Shakespeare shared this about death (via the words of Macbeth):
Tomorrow, and tomorrow, and tomorrow,
Creeps in this petty pace from day to day,
To the last syllable of recorded time;
And all our yesterdays, have lighted fools
The way to dust death. Out, out, brief candle!
Life’s but a walking shadow, a poor player,
That struts and frets his hour upon the stage,
And then is heard no more. It is a tale
Told by an idiot, full of sound and fury,
“To the last syllable of recorded time …” Poetic, to be sure.
Death is viewed in multiple ways. As Wikipedia puts it: There are many scientific approaches and various interpretations of the concept. (I would add there are many spiritual approaches and interpretations as well.)
Many who adhere to Christian beliefs feel death is not the end — that there is an event in which some superior entity decides whether a person has lived a “good” or “bad” life. Depending on the entity’s determination, that person will “move on” to one of two final destinations, one of which is considered to be quite pleasant. The other? Not so much.
However, even those who have no religious ties of any kind often believe/suggest there is an undefined “something more.”
Some see death as simply a transformation into another living form, i.e., reincarnation (which could include a return as a god, a human, an animal, or even a denizen of Hell).

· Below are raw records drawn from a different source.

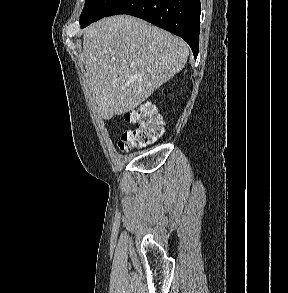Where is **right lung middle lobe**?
Segmentation results:
<instances>
[{
  "mask_svg": "<svg viewBox=\"0 0 288 293\" xmlns=\"http://www.w3.org/2000/svg\"><path fill=\"white\" fill-rule=\"evenodd\" d=\"M122 0H86L80 16V24L86 27L107 15Z\"/></svg>",
  "mask_w": 288,
  "mask_h": 293,
  "instance_id": "1",
  "label": "right lung middle lobe"
}]
</instances>
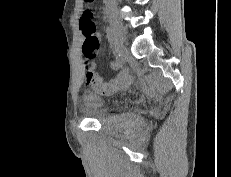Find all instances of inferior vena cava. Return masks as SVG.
<instances>
[{
  "instance_id": "602c4592",
  "label": "inferior vena cava",
  "mask_w": 231,
  "mask_h": 177,
  "mask_svg": "<svg viewBox=\"0 0 231 177\" xmlns=\"http://www.w3.org/2000/svg\"><path fill=\"white\" fill-rule=\"evenodd\" d=\"M116 0H105V2H108V3H114Z\"/></svg>"
}]
</instances>
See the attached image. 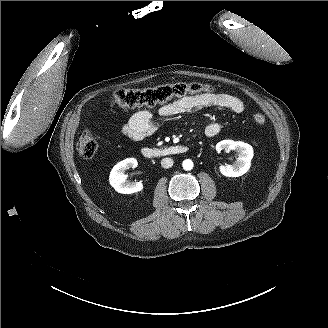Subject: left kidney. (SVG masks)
Instances as JSON below:
<instances>
[{"instance_id": "left-kidney-1", "label": "left kidney", "mask_w": 328, "mask_h": 328, "mask_svg": "<svg viewBox=\"0 0 328 328\" xmlns=\"http://www.w3.org/2000/svg\"><path fill=\"white\" fill-rule=\"evenodd\" d=\"M216 150L236 151L238 156L233 165H224L220 167L222 175L230 178H236L247 173L251 167V160L254 156L253 149L250 145L241 141L223 140L216 145Z\"/></svg>"}]
</instances>
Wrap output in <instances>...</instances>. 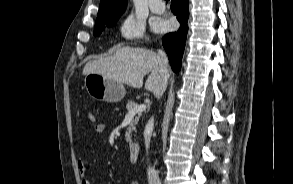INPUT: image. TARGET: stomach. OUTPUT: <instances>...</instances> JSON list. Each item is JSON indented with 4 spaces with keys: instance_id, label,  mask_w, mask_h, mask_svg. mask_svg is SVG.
<instances>
[{
    "instance_id": "stomach-1",
    "label": "stomach",
    "mask_w": 293,
    "mask_h": 184,
    "mask_svg": "<svg viewBox=\"0 0 293 184\" xmlns=\"http://www.w3.org/2000/svg\"><path fill=\"white\" fill-rule=\"evenodd\" d=\"M85 88L93 99L108 103L120 102L126 90L122 82L97 73H89L84 79Z\"/></svg>"
}]
</instances>
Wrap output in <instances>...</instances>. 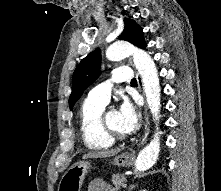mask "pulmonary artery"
<instances>
[{"mask_svg":"<svg viewBox=\"0 0 221 191\" xmlns=\"http://www.w3.org/2000/svg\"><path fill=\"white\" fill-rule=\"evenodd\" d=\"M133 78L134 73L129 67H119L113 71V81L116 83L131 82ZM111 89V82L101 83L89 91L87 98L95 102L108 103Z\"/></svg>","mask_w":221,"mask_h":191,"instance_id":"pulmonary-artery-1","label":"pulmonary artery"}]
</instances>
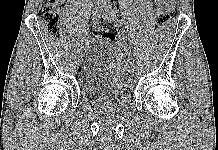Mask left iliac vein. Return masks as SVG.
<instances>
[{"label": "left iliac vein", "instance_id": "left-iliac-vein-1", "mask_svg": "<svg viewBox=\"0 0 218 150\" xmlns=\"http://www.w3.org/2000/svg\"><path fill=\"white\" fill-rule=\"evenodd\" d=\"M101 17L110 22H117L119 19V15L117 11L111 9L109 6H106L104 10L101 12ZM128 76H133V69H128Z\"/></svg>", "mask_w": 218, "mask_h": 150}]
</instances>
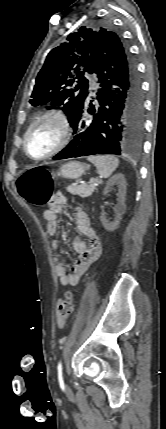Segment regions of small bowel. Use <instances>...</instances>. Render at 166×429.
<instances>
[{"instance_id":"small-bowel-1","label":"small bowel","mask_w":166,"mask_h":429,"mask_svg":"<svg viewBox=\"0 0 166 429\" xmlns=\"http://www.w3.org/2000/svg\"><path fill=\"white\" fill-rule=\"evenodd\" d=\"M65 203L66 197L62 193L54 195L50 208L44 212V218L47 221V232L53 238L55 272L60 284L67 287L78 284L90 266L99 258L102 244L91 225L88 214L82 209H77L75 215L77 230L81 235L90 239L91 244L87 245L81 239L74 240L73 249L79 254V258L72 264L71 272L68 273L67 266L61 261L59 241L56 237L59 227L58 216L63 212Z\"/></svg>"}]
</instances>
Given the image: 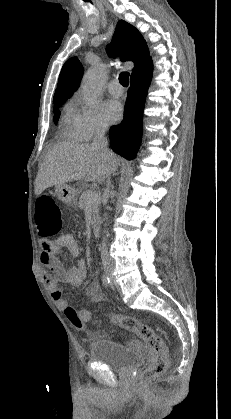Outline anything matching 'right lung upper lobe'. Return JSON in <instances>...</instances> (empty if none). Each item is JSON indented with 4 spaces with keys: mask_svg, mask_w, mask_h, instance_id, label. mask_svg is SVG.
Instances as JSON below:
<instances>
[{
    "mask_svg": "<svg viewBox=\"0 0 231 419\" xmlns=\"http://www.w3.org/2000/svg\"><path fill=\"white\" fill-rule=\"evenodd\" d=\"M107 52L113 57L121 55L122 61H133L135 66L131 74L139 71L152 61L147 44L140 32L123 20L118 22L113 40L107 46ZM82 74L83 66L77 57H72L66 61L59 75L53 101L70 97L79 87Z\"/></svg>",
    "mask_w": 231,
    "mask_h": 419,
    "instance_id": "cb5924a9",
    "label": "right lung upper lobe"
}]
</instances>
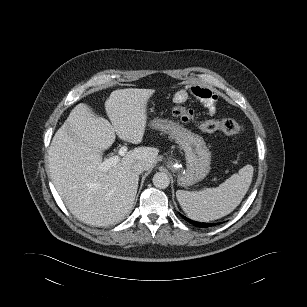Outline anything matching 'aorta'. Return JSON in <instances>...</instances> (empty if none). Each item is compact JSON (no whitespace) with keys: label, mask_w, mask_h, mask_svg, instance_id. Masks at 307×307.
Instances as JSON below:
<instances>
[{"label":"aorta","mask_w":307,"mask_h":307,"mask_svg":"<svg viewBox=\"0 0 307 307\" xmlns=\"http://www.w3.org/2000/svg\"><path fill=\"white\" fill-rule=\"evenodd\" d=\"M153 184L156 188L159 189H165L169 186L170 184V178L169 176L164 173V172H157L154 176H153Z\"/></svg>","instance_id":"obj_1"}]
</instances>
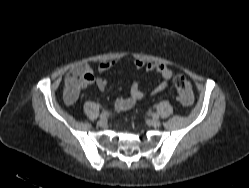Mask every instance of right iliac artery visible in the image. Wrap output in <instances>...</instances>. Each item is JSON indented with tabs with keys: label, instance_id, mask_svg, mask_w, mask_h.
<instances>
[{
	"label": "right iliac artery",
	"instance_id": "1",
	"mask_svg": "<svg viewBox=\"0 0 249 188\" xmlns=\"http://www.w3.org/2000/svg\"><path fill=\"white\" fill-rule=\"evenodd\" d=\"M108 116V112L107 111H103L102 113H101V115H100V118L101 119H104V118H106Z\"/></svg>",
	"mask_w": 249,
	"mask_h": 188
}]
</instances>
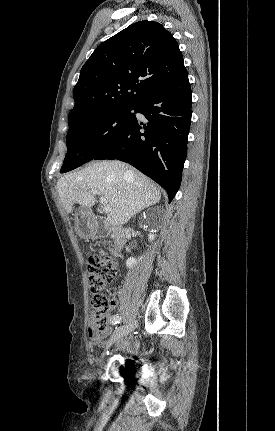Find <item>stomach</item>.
<instances>
[{
  "label": "stomach",
  "instance_id": "stomach-1",
  "mask_svg": "<svg viewBox=\"0 0 275 431\" xmlns=\"http://www.w3.org/2000/svg\"><path fill=\"white\" fill-rule=\"evenodd\" d=\"M75 231L82 238H91L95 235L91 213L88 210L80 209L75 213Z\"/></svg>",
  "mask_w": 275,
  "mask_h": 431
}]
</instances>
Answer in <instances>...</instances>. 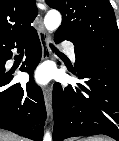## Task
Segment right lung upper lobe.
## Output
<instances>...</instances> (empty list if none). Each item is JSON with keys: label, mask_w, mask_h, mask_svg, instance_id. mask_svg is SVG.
Returning <instances> with one entry per match:
<instances>
[{"label": "right lung upper lobe", "mask_w": 119, "mask_h": 141, "mask_svg": "<svg viewBox=\"0 0 119 141\" xmlns=\"http://www.w3.org/2000/svg\"><path fill=\"white\" fill-rule=\"evenodd\" d=\"M37 14L35 0H0V50L26 38Z\"/></svg>", "instance_id": "obj_1"}]
</instances>
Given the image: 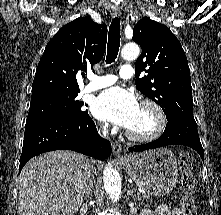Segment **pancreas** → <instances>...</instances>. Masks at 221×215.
Here are the masks:
<instances>
[{
    "instance_id": "1",
    "label": "pancreas",
    "mask_w": 221,
    "mask_h": 215,
    "mask_svg": "<svg viewBox=\"0 0 221 215\" xmlns=\"http://www.w3.org/2000/svg\"><path fill=\"white\" fill-rule=\"evenodd\" d=\"M140 204L147 207V206H150V204L152 203V199L149 197V196H146V195H142L140 196Z\"/></svg>"
}]
</instances>
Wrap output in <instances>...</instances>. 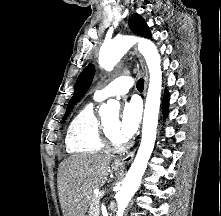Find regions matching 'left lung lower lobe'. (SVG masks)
I'll list each match as a JSON object with an SVG mask.
<instances>
[{"instance_id":"1","label":"left lung lower lobe","mask_w":221,"mask_h":216,"mask_svg":"<svg viewBox=\"0 0 221 216\" xmlns=\"http://www.w3.org/2000/svg\"><path fill=\"white\" fill-rule=\"evenodd\" d=\"M168 102H169V95L165 92L164 99H163V115L166 117L168 111Z\"/></svg>"}]
</instances>
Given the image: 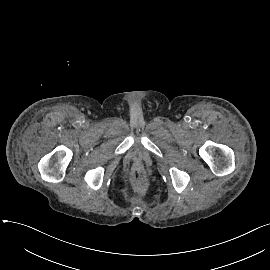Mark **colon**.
<instances>
[{
  "label": "colon",
  "instance_id": "1",
  "mask_svg": "<svg viewBox=\"0 0 270 270\" xmlns=\"http://www.w3.org/2000/svg\"><path fill=\"white\" fill-rule=\"evenodd\" d=\"M133 184L139 190H143L146 188L147 180L143 171L139 170L134 172Z\"/></svg>",
  "mask_w": 270,
  "mask_h": 270
}]
</instances>
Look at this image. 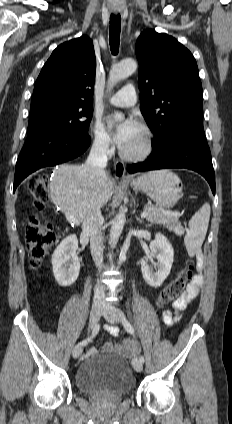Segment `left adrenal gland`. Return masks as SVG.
I'll list each match as a JSON object with an SVG mask.
<instances>
[{"instance_id":"1","label":"left adrenal gland","mask_w":232,"mask_h":424,"mask_svg":"<svg viewBox=\"0 0 232 424\" xmlns=\"http://www.w3.org/2000/svg\"><path fill=\"white\" fill-rule=\"evenodd\" d=\"M136 220H137V222H138V223H140V224H142V223H143V220H142V219H140L139 217H136Z\"/></svg>"}]
</instances>
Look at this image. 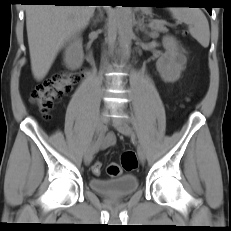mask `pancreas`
<instances>
[{"mask_svg":"<svg viewBox=\"0 0 231 231\" xmlns=\"http://www.w3.org/2000/svg\"><path fill=\"white\" fill-rule=\"evenodd\" d=\"M166 22L161 20H152L150 22V27L152 30L159 32H166L167 28L165 27Z\"/></svg>","mask_w":231,"mask_h":231,"instance_id":"obj_1","label":"pancreas"}]
</instances>
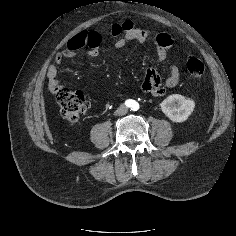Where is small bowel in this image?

Still others believe in a type of “spiritual evolution” in that after death, spirits progress to new spheres of existence and, as these spirits evolve, they eventually become enlightened beings.
Still others contend that after death, the human entity returns to its source, i.e., the stars — “We are all star stuff.” (Read more about what it means to be “star stuff” here.)
Death is, by its very nature, an unwelcome event. And while there are many who are convinced it is nothing more than a cessation of this life and that there’s “more to come” — until someone “reports back,” all any of us can do is speculate.